WHS Press: How can this book serve as a guide to Old World Wisconsin?

I think it beautifully reflects the size and scope of the historic site, and conveys the diversity found among the restored structures there. Loyd’s photographs will let armchair travelers “experience” Old World Wisconsin within the pages.

A Settler’s Year will also provide a poignant glimpse of the early immigrants depicted at the site. We took care to include many brief excerpts from original diaries, letters, and reminiscences, allowing the early arrivals to take a main role in telling their own stories within the pages. 

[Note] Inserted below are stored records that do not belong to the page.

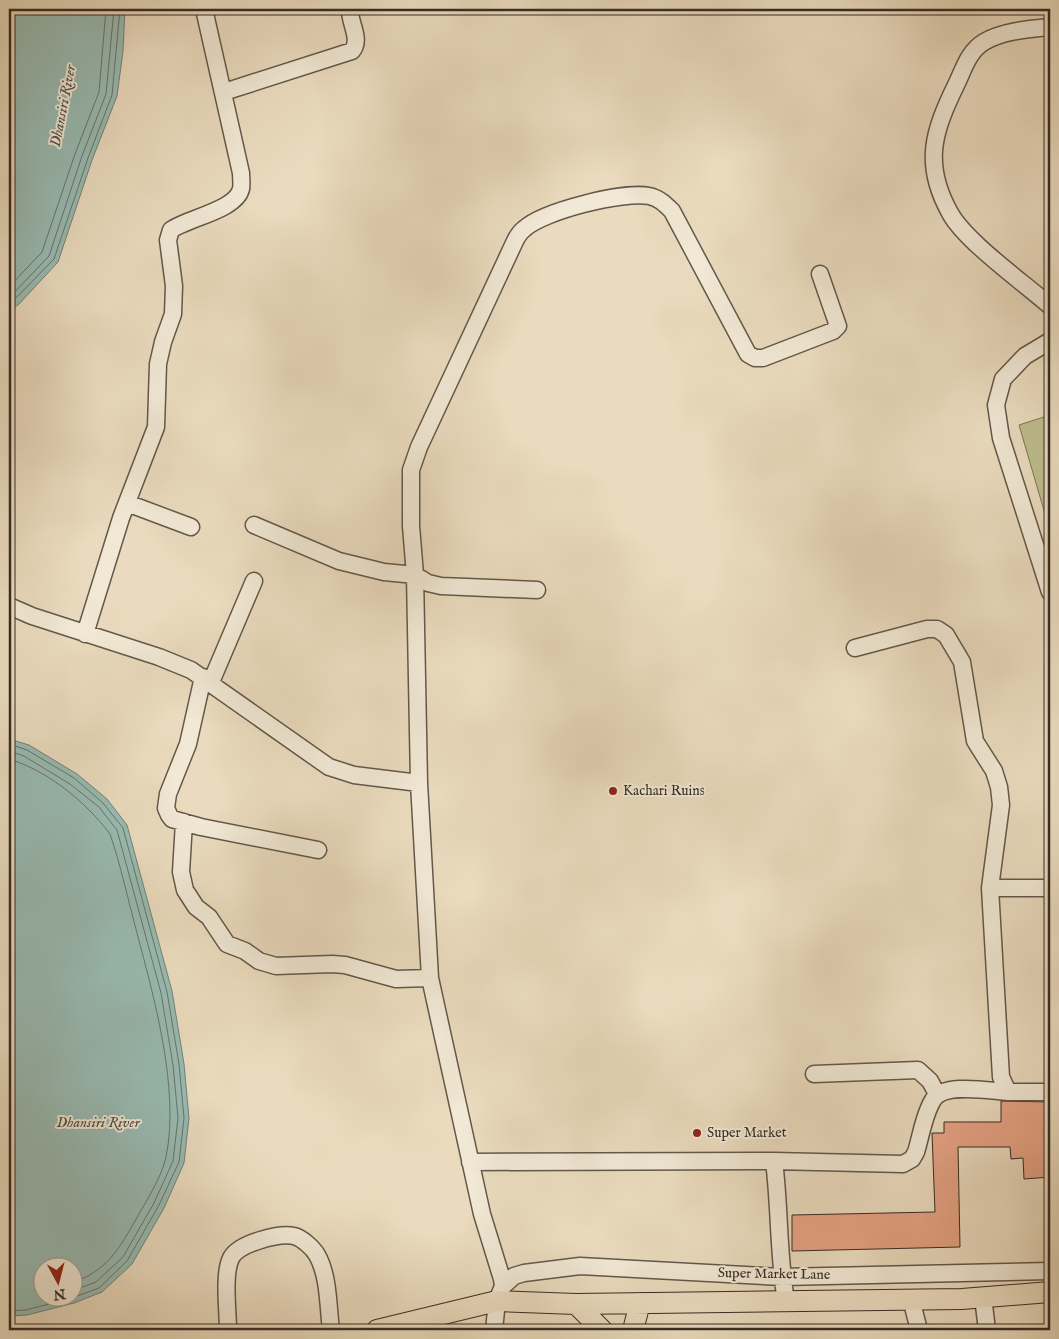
<svg xmlns="http://www.w3.org/2000/svg" width="1059" height="1339" viewBox="0 0 1059 1339" font-family="'IM FELL English',serif">
  <style>
    .green { fill: #bdbe8d; stroke: #7a7658 }
    .water { fill: #98bbb3; stroke: #71827a; fill-rule: evenodd }
    .lines { fill: none; stroke-linecap: round; stroke-linejoin: round }
    .shore { stroke: #67746c; stroke-width: 1 }
    .building { fill: #e5a284; stroke: #362d24 }
    .minor-casing { stroke: #63584a; stroke-width: 19 }
    .major-casing { stroke: #362d24; stroke-width: 22 }
    .minor { stroke: #f1e8d5; stroke-width: 16 }
    .major { stroke: #eadbbe; stroke-width: 20 }
    .poi-dot { fill: #8f2418; stroke: #f1e8d5; stroke-width: 2 }
    .labels { text-anchor: middle; dominant-baseline: central; stroke-width: 4; stroke-linejoin: round; paint-order: stroke }
    .poi-label { font-size: 14px; fill: #362d24; stroke: #f1e8d5; text-anchor: start }
    .street-label { font-size: 14px; fill: #362d24; stroke: #f1e8d5 }
    .water-label { font-size: 15px; font-style: italic; fill: #4e5048; stroke: #f1e8d5 }
  </style>
  <rect width="100%" height="100%" fill="#eadbbe"/>
  <filter id="stains"><feTurbulence type="fractalNoise" baseFrequency=".004" numOctaves="4"/><feColorMatrix values="0 0 0 0 .2 0 0 0 0 .09 0 0 0 0 .02 0 0 0 .5 -.17"/></filter>
  <radialGradient id="worn" r=".72"><stop offset=".6" stop-color="#630" stop-opacity="0"/><stop offset="1" stop-color="#630" stop-opacity=".3"/></radialGradient>
  <path class="green" d="M1050,415V531L1019,425Z"/>
  <path class="water" d="M9,9H125L123,51L117,96L92,160L58,262L19,304L9,312Z
    M9,739L29,745L77,774L107,799L127,825L172,991L184,1064L189,1118L184,1163L164,1208L132,1264L102,1292L74,1303L27,1315L9,1316ZM42,1266H72V1296H42Z"/>
  <g class="lines">
    <path class="shore" d="M9,287L42,252L75,154L99,92L106,9
      M9,298L49,256L82,156L106,94L114,9
      M9,305L54,259L88,158L112,95L120,9
      M9,744L27,750L74,778L103,803L123,828L167,992L179,1064L184,1118L179,1162L159,1205L127,1261L99,1288L72,1298L26,1310L9,1311
      M9,751L24,756L70,784L99,807L117,830L161,993L173,1065L178,1118L173,1161L154,1203L123,1257L96,1282L72,1291
      M9,759C48,771 85,801 110,834C121,866 128,900 137,933C154,998 180,1089 166,1157C162,1177 145,1203 135,1221C118,1251 106,1271 72,1283"/>
  </g>
  <path class="building" d="M1001,1101L1050,1102V1177L1024,1179L1023,1158L1011,1159L1010,1147H958L960,1247L792,1251V1215L935,1212L932,1133H944V1122H1001Z"/>
  <g class="lines">
    <g class="minor-casing">
      <path id="minor" d="M1050,27C1029,29 1002,31 984,42C969,51 964,68 957,83C934,130 922,163 950,213C965,241 1024,283 1050,306
        M224,92L352,51C362,39 349,23 350,9
        M1050,341L1025,356L1003,379L996,405L1001,438L1050,592
        M127,503L191,527
        M254,525L339,561L384,572L415,575L428,583L441,586L537,590
        M9,606L32,616L159,657L191,670L329,767L354,775L419,783
        M85,634L121,518L156,427L158,364L163,342L173,314L174,286L168,240L171,230C188,218 236,210 241,189C242,184 241,177 241,173L204,9
        M855,648L927,629H937L946,635L962,662L975,741L994,771L999,787L1001,805L990,888L1001,1077L1008,1092H1050
        M203,677L188,744L168,794L166,808L169,815L172,819L201,827L318,850
        M211,682L254,581
        M184,822L181,872L185,890L196,907L209,917L227,944L245,951L259,961L276,966L332,964L345,965L396,979L430,978
        M990,888H1050
        M814,1074L918,1070L930,1081L937,1094
        M774,1161C780,1208 778,1255 786,1301
        M470,1162L774,1161L903,1164L912,1159L916,1152C921,1136 924,1114 933,1100C943,1082 990,1091 1008,1092
        M503,1286L514,1276L524,1273L580,1266L782,1277L1050,1271
        M983,1297L987,1330
        M911,1299L919,1330
        M228,1330C228,1311 223,1274 231,1258C239,1243 279,1233 294,1236C302,1238 313,1248 317,1255C329,1276 328,1307 331,1330
        M494,1330L497,1301L503,1286L502,1279L482,1214L430,978L419,783L415,575L411,526V470L419,447L515,241C517,237 520,232 524,229C543,211 624,191 649,196C659,198 665,204 672,211L748,354L755,358H763L833,331L838,326L820,274"/>
    </g>
    <g class="major-casing">
      <path id="major" d="M576,1304L602,1330
        M377,1330L497,1301L576,1304L962,1299L1050,1292
        M633,1330L640,1303"/>
    </g>
    <use href="#minor" class="minor"/>
    <use href="#major" class="major"/>
  </g>
  <g class="poi-dot">
    <circle cx="613" cy="791" r="5"/>
    <circle cx="697" cy="1133" r="5"/>
  </g>
  <g class="labels">
    <g class="poi-label">
      <text x="623" y="791">Kachari Ruins</text>
      <text x="707" y="1133">Super Market</text>
    </g>
    <g class="street-label">
      <text transform="translate(774 1274) rotate(1)">Super Market Lane</text>
    </g>
    <g class="water-label">
      <text transform="translate(63 106) rotate(-79)">Dhansiri River</text>
      <text x="98" y="1122">Dhansiri River</text>
    </g>
  </g>
  <rect width="1059" height="1339" fill="none" stroke="#eadbbe" stroke-width="30"/>
  <rect x="10" y="10" width="1039" height="1319" fill="none" stroke="#362d24" stroke-width="2.5"/>
  <rect x="15" y="15" width="1029" height="1309" fill="none" stroke="#362d24"/>
  <g transform="translate(58 1282) rotate(173)"><circle r="24" fill="#f1e8d5" stroke="#a69d8e"/>
  <path d="M0-4L9 19L0 12L-9 19Z" fill="#8f2418"/>
  <text y="-8" font-size="14" font-weight="bold" text-anchor="middle" fill="#362d24">N</text>
  </g>
  <rect width="100%" height="100%" filter="url(#stains)"/>
  <rect width="100%" height="100%" fill="url(#worn)"/>
</svg>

WHS Press: What were some of the most surprising or interesting things you learned from writing this book?

Some of the most powerful stories reflected settler’s first winter in Wisconsin. Although I helped develop Old World’s Christmas programming, we had few opportunities to interpret the winter season. For people who arrived in the fall, exhausted and penniless, the first winter could be brutal. However, there are also wonderful stories of people welcoming strangers into their homes, of caring for neighbors, of finding ways to have some fun even in bleak conditions.

WHS Press: What are the ways in which “Settler’s Year” is a uniquely Wisconsin story? In what ways does it tell a Midwestern or national story?

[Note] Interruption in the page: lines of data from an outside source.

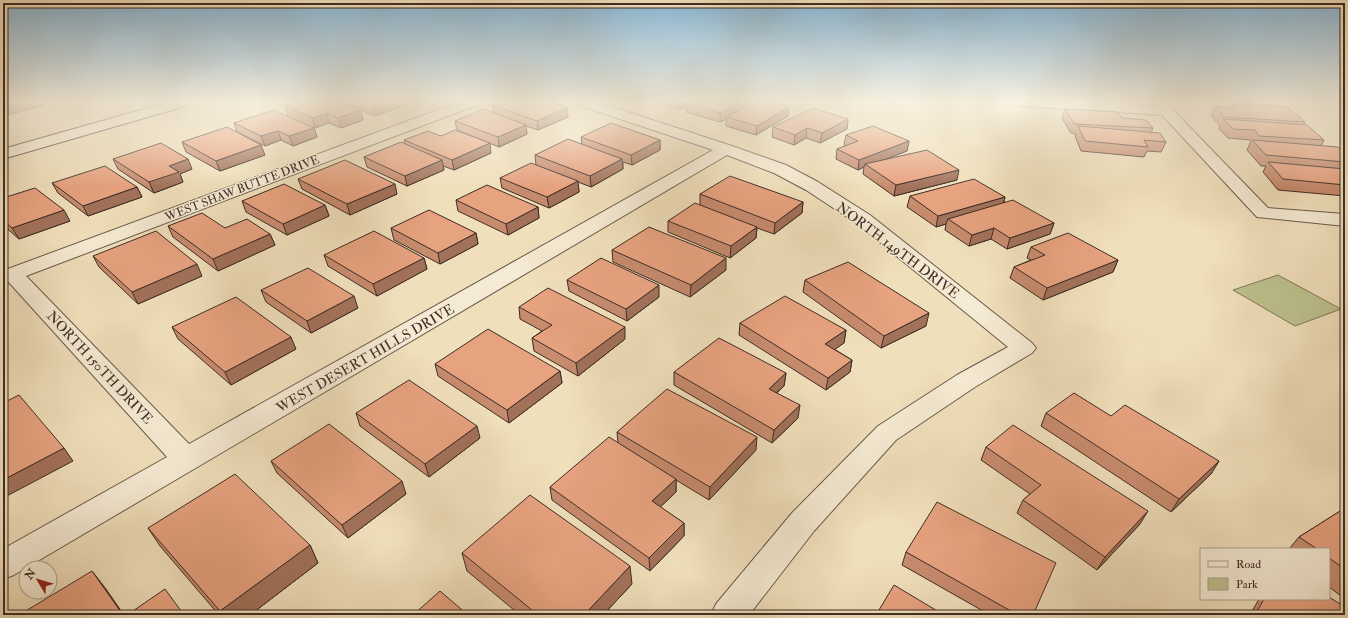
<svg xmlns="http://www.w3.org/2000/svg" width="1348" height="618" font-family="'IM FELL Double Pica',serif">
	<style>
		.green { fill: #bdc18d; stroke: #7e775a }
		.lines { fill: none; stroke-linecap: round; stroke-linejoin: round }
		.minor-casing { stroke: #6a5a4b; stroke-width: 2 }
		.secondary-casing { stroke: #3e2d26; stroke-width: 2 }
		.minor { fill: #f5ead3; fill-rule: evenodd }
		.secondary { fill: #f5ead3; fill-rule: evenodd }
		.wall { fill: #c78b6e; stroke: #3e2d26 }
		.shaded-wall { fill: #a2715a; stroke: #3e2d26 }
		.building { fill: #e7a280; stroke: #3e2d26 }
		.labels { text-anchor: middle; stroke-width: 3; stroke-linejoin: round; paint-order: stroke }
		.far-street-label { font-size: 12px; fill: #3e2d26; stroke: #f5ead3 }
		.street-label { font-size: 14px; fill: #3e2d26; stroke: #f5ead3 }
	</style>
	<rect width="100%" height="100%" fill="#f0dfbb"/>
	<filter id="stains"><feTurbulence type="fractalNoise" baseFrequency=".005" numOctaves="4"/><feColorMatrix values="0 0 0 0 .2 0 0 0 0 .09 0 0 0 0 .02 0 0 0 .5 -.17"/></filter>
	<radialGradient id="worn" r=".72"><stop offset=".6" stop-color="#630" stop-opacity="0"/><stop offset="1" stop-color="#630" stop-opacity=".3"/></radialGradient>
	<polygon class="green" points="1278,275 1341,309 1295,326 1233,290"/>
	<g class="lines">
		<g class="minor-casing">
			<g id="minor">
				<polygon points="459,102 479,102 477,105 26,276 189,444 713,150 578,105 576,102 597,102 732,146 786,165 818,182 870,215 1032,343 1036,348 1032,353 975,387 896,440 814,531 749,615 711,615 716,604 792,513 878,426 957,375 1008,347 856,223 806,190 774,173 727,155 14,575 3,579 3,549 167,457 5,278 3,272 5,270"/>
				<polygon points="1014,102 1089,102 1156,106 1154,102 1168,102 1172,109 1268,208 1345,214 1345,226 1257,217 1162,115 1021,106 1016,105"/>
			</g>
		</g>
		<g class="secondary-casing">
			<polygon id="secondary" points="169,102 191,102 189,105 3,159 3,149"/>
		</g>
		<use href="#minor" class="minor"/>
		<use href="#secondary" class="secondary"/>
	</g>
	<g class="wall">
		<polygon points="342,102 410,102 410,103 375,116"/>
		<polygon points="658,102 772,102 788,116 756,135 726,126 726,119 720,122 686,112 686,106 680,109"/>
		<polygon points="1229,102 1278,102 1276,107 1305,122 1304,124 1324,140 1321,146 1345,153 1345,196 1278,190 1263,172 1266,166 1261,166 1247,150 1251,141 1250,140 1228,138 1219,129 1220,126 1211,116 1215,107 1229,108 1231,104 1254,105"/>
		<polygon points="492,105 567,108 568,117 538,130 526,126 527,134 499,147 457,130 455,121 494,113"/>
		<polygon points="285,106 361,110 363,120 341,128 329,123 314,128 317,137 293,146 281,140 265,146 237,132 234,123 288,115"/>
		<polygon points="1065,109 1122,118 1153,128 1151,133 1166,142 1161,152 1147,151 1144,157 1081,151 1075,136 1076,134 1071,133 1062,118"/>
		<polygon points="848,119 847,129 820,143 806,138 794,145 772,137 773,127"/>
		<polygon points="846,135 909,141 907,151 885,159 957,180 894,196 863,174 864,167 858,170 836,159 837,149 846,146 844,145"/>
		<polygon points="441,136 491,153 454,170 443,166 444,170 407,186 367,167 364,157 405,144 404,140"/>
		<polygon points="581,137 660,140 660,150 632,165 623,162 623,169 591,187 578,182 579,192 549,208 502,188 500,178 536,165 535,155 582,144"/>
		<polygon points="182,142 265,155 220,171 186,152"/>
		<polygon points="113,159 192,169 180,174 183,182 154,193 118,169"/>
		<polygon points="298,179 397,194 350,215 302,189"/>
		<polygon points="52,183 137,187 142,197 88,216 58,193"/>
		<polygon points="700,194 803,202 802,213 774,234 757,228 756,238 730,258 668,232 668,221 700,205"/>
		<polygon points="910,196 1005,197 1004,202 1054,223 1050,234 1007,249 991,239 969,246 945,230 946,224 936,227 907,207"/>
		<polygon points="3,198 70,221 19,239 3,225"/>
		<polygon points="456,200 538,207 539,218 508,235 458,211"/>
		<polygon points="242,201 325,205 329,216 287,235 246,212"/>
		<polygon points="168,226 225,228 270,234 275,245 218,271 173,237"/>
		<polygon points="391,228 476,233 478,244 440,264 394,240"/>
		<polygon points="1031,247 1118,260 1113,272 1043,300 1010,278 1014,267 1031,260 1027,258"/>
		<polygon points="612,250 726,270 690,297 613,262"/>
		<polygon points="324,255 424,258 427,269 377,296 328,266"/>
		<polygon points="93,256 202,276 138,304 99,267"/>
		<polygon points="567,280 659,297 627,321 569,291"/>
		<polygon points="805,280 926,326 881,348 803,292"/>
		<polygon points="261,290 358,308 311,333 266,302"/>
		<polygon points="519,307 625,339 578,376 534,351 532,338 542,331 520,319"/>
		<polygon points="740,323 846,330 844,343 834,349 852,360 850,372 826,390 739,335"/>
		<polygon points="172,327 296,349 231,385 178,339"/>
		<polygon points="435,364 560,371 562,383 509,423 438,376"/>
		<polygon points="674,372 786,373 784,386 777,393 798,418 772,443 674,385"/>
		<polygon points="356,413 480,438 429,477 360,426"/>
		<polygon points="1046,413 1111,416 1219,461 1211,474 1171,512 1041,426"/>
		<polygon points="617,432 756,450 709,500 676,480 676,492 660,507 684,523 684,536 650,571 552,500 550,487 618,443"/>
		<polygon points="986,447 1140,524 1097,570 1017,513 1023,500 1030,494 981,460"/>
		<polygon points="271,461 406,494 348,538 277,473"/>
		<polygon points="1345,508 1345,599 1329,587 1329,549 1289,549 1299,537"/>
		<polygon points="148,528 310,545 318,563 250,615 219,615 160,546"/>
		<polygon points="906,552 1033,615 990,615 902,565"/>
		<polygon points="462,553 632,584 603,615 520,615 467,571"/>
		<polygon points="1259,599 1329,599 1345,615 1250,615"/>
	</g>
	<g class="shaded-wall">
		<polygon points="16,102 44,102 45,105 3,116 3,105"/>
		<polygon points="384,102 410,102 410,103 375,116 372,106"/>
		<polygon points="680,102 693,102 686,103 686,106 680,109"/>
		<polygon points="740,102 757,102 727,117 726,119 720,122 720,113"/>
		<polygon points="789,107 788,116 756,135 757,126"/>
		<polygon points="567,108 568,117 538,130 537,121"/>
		<polygon points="361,110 363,120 341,128 338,118"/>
		<polygon points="327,113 329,123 315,128 312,118"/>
		<polygon points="848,119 847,129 820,143 822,133"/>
		<polygon points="526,125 527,134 499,147 498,137"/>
		<polygon points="314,128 317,137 293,146 289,136"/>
		<polygon points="807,128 806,138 794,145 795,135"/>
		<polygon points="278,131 281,140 265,146 261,136"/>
		<polygon points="660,140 660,150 632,165 631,155"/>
		<polygon points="909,141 907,151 868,166 865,164 864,167 858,170 859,160"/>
		<polygon points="490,143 491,153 454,170 452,160"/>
		<polygon points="261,145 265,155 220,171 216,161"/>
		<polygon points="188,159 192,169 180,174 183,182 154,193 149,182 169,166"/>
		<polygon points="622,159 623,169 591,187 590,176"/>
		<polygon points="442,160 444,170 407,186 405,176"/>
		<polygon points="959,170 957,180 894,196 896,185"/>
		<polygon points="578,181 579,192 549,208 547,197"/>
		<polygon points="395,184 397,194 350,215 347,204"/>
		<polygon points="137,187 142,197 88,216 83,206"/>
		<polygon points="1005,197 1002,208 948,219 946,224 936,227 938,216"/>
		<polygon points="803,202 802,213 774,234 775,223"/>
		<polygon points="325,205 329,216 287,235 283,224"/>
		<polygon points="538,207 539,218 508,235 506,224"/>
		<polygon points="64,210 70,221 19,239 12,228"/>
		<polygon points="1054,223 1050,234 1007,249 1010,238"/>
		<polygon points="757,227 756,238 730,258 731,246"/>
		<polygon points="994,228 991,239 969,246 972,235"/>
		<polygon points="476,233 478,244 440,264 438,253"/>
		<polygon points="270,234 275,245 218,271 213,259"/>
		<polygon points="424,258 427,269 377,296 373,284"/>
		<polygon points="726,258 726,270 690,297 691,285"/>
		<polygon points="1118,260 1113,272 1043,300 1047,288"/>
		<polygon points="197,264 202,276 138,304 132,292"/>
		<polygon points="659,285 659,297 627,321 626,309"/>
		<polygon points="354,296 358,308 311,333 307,321"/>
		<polygon points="929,313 926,326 881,348 884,336"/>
		<polygon points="625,327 625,339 578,376 576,363"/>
		<polygon points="846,330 844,343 824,357 825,344"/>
		<polygon points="291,337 296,349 231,385 225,372"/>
		<polygon points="852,360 850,372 826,390 828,378"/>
		<polygon points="560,371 562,383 509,423 507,410"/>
		<polygon points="786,373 784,386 767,401 769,389"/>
		<polygon points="800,405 798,418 772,443 774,430"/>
		<polygon points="477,426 480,438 429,477 425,464"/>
		<polygon points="757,437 756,450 709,500 710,487"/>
		<polygon points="64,448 73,461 3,498 3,480"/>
		<polygon points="1219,461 1211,474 1171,512 1179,499"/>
		<polygon points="676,479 676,492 653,514 652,501"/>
		<polygon points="402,481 406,494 348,538 342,525"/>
		<polygon points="1148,511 1140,524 1097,570 1105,557"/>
		<polygon points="684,523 684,536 650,571 649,558"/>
		<polygon points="310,545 318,563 250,615 222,615 220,611"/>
		<polygon points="630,566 632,584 603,615 584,615"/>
		<polygon points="92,571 106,589 124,615 123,615"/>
	</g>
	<g class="building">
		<polygon points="3,102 16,102 3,105"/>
		<polygon points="297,102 341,102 361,110 338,118 327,113 312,118 285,106"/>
		<polygon points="362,102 384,102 372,106"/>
		<polygon points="500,102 550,102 567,108 537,121 492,105"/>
		<polygon points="688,102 740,102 720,113 686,103"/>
		<polygon points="753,102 772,102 789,107 757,126 727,117"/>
		<polygon points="1231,104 1287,107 1305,122 1225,117 1215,107 1234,108"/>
		<polygon points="813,108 848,119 822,133 807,128 795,135 773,127"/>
		<polygon points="484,109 526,125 498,137 455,121"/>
		<polygon points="1065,109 1118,112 1122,118 1146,120 1153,128 1074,124"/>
		<polygon points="274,110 314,128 289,136 278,131 261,136 234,123"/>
		<polygon points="1223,119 1307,125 1324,140 1259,136 1255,130 1233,129"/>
		<polygon points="611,123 660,140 631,155 581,137"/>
		<polygon points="873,126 909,141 859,160 837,149 858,141 846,135"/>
		<polygon points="1078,126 1160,133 1166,142 1144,140 1148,147 1085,141"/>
		<polygon points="227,127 261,145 216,161 182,142"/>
		<polygon points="455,130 490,143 452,160 404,140 428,131 441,136"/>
		<polygon points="568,139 622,159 590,176 535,155"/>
		<polygon points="1252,140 1338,147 1345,153 1345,162 1266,155"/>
		<polygon points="401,142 442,160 405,176 364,157"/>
		<polygon points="161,143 188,159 169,166 179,172 149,182 113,159"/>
		<polygon points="927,150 959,170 896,185 865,164"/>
		<polygon points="345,160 395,184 347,204 298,179"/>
		<polygon points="1268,162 1345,169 1345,185 1283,179"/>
		<polygon points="531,163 578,181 547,197 500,178"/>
		<polygon points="105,166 137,187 83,206 52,183"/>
		<polygon points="730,176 803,202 775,223 700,194"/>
		<polygon points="974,179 1005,197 938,216 910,196"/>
		<polygon points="284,184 325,205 283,224 242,201"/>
		<polygon points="487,185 538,207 506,224 456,200"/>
		<polygon points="35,188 64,210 12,228 3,220 3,198"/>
		<polygon points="1013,200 1054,223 1010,238 994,228 972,235 948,219"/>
		<polygon points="695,203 757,227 731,246 668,221"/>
		<polygon points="429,210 476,233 438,253 391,228"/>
		<polygon points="202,213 225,228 247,219 270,234 213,259 168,226"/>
		<polygon points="649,227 726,258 691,285 612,250"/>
		<polygon points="156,231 197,264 132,292 93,256"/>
		<polygon points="374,231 424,258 373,284 324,255"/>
		<polygon points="1068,233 1118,260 1047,288 1014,267 1045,255 1031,247"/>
		<polygon points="601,258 659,285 626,309 567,280"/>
		<polygon points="848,262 929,313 884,336 805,280"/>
		<polygon points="308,268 354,296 307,321 261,290"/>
		<polygon points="548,288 625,327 576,363 532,338 552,325 519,307"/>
		<polygon points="785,296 846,330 825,344 852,360 828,378 740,323"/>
		<polygon points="236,297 291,337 225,372 172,327"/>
		<polygon points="488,329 560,371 507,410 435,364"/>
		<polygon points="719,338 786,373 769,389 800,405 774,430 674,372"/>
		<polygon points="409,380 477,426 425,464 356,413"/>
		<polygon points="667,389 757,437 710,487 617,432"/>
		<polygon points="1074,393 1111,416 1125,405 1219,461 1179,499 1046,413"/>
		<polygon points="19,395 64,448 3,480 3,403"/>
		<polygon points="329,424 402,481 342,525 271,461"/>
		<polygon points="1013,425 1148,511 1105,557 1023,500 1041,485 986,447"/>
		<polygon points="609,437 676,479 652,501 684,523 649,558 550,487"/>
		<polygon points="235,474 310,545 220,611 148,528"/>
		<polygon points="530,495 630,566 584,615 538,615 462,553"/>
		<polygon points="937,502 1056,563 1033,615 1018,615 906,552"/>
		<polygon points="1345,508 1345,569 1329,558 1329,549 1317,549 1299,537"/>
		<polygon points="92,571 123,615 19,615"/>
		<polygon points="894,585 944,615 876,615"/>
		<polygon points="165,589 184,615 127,615"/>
		<polygon points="440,591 468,615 413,615"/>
		<polygon points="1329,597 1345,607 1345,615 1255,615 1264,599 1329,599"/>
	</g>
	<linearGradient id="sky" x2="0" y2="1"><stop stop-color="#8ab7d5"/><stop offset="0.54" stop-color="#f8f1e0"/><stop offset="1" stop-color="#f8f1e0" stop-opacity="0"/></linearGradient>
	<rect width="1348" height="188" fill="url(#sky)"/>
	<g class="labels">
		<g class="far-street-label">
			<text transform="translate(242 188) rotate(-21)" y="4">WEST SHAW BUTTE DRIVE</text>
		</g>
		<g class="street-label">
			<text transform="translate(898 250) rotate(37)" y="5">NORTH 149TH DRIVE</text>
			<text transform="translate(365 358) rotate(-30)" y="5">WEST DESERT HILLS DRIVE</text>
			<text transform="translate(100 367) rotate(47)" y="5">NORTH 150TH DRIVE</text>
		</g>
	</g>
	<rect width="1348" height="618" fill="none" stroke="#f0dfbb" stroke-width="16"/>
	<rect x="4" y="4" width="1340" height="610" fill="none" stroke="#3e2d26" stroke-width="2"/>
	<rect x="8" y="8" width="1332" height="602" fill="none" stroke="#3e2d26"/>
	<rect x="1200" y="548" width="130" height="52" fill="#f5ead3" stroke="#ac9e8e"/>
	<rect x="1208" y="561" width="20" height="6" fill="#f5ead3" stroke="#ac9e8e"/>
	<text x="1236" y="568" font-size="12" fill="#3e2d26">Road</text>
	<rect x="1208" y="578" width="20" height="12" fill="#bdc18d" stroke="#ac9e8e"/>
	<text x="1236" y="588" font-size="12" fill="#3e2d26">Park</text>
	<g transform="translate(38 580) rotate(308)"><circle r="19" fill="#f5ead3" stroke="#ac9e8e"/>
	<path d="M0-3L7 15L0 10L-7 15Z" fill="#8f2418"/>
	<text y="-6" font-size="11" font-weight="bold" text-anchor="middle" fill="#3e2d26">N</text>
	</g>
	<rect width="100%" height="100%" filter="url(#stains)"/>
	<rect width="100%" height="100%" fill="url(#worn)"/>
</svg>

Just as Old World Wisconsin has collected, moved, and restored only structures found within the state borders, I only included the words and memories of Wisconsinites in A Settler’s Year. However, the experiences conveyed certainly tell a broader Midwestern story.

And at the book’s core is the overarching theme of children, women, and men in search of a new home. 

WHS Press: Were there any photos not featured in the book that you wish you could have included?

Too many to count! Loyd’s database contains over four thousand images, and I made many difficult choices.

WHS Press: How was writing this book a personal experience?

I visited Old World Wisconsin for the first time in 1981, and although the site was new and much less developed, I knew at once that I wanted to work there. I moved to Wisconsin from the east coast the following spring and spent twelve seasons at the site. Writing this book allowed me to revisit a very special time.

WHS Press: What is your favorite season from the book?

Autumn—perhaps because I especially loved autumn when I worked at Old World Wisconsin. The seasonal cycle at the historic site echoes the agricultural cycle. After the hectic rush to open the site each spring, and a busy summer season, autumn’s cooler temperatures and changing leaves signaled a slower pace, with more time for reflection. Some of my favorite memories from my days on site include rainy autumn days spent baking in a cozy farm kitchen.

WHS Press: What’s next for you?

I’m looking forward to meeting readers at libraries, bookstores, and historic sites in the coming months. I hope some of them will share immigration stories from their own family.

I’m also working on my next Chloe Ellefson mystery, and on a collection of poetry about the immigrant experience.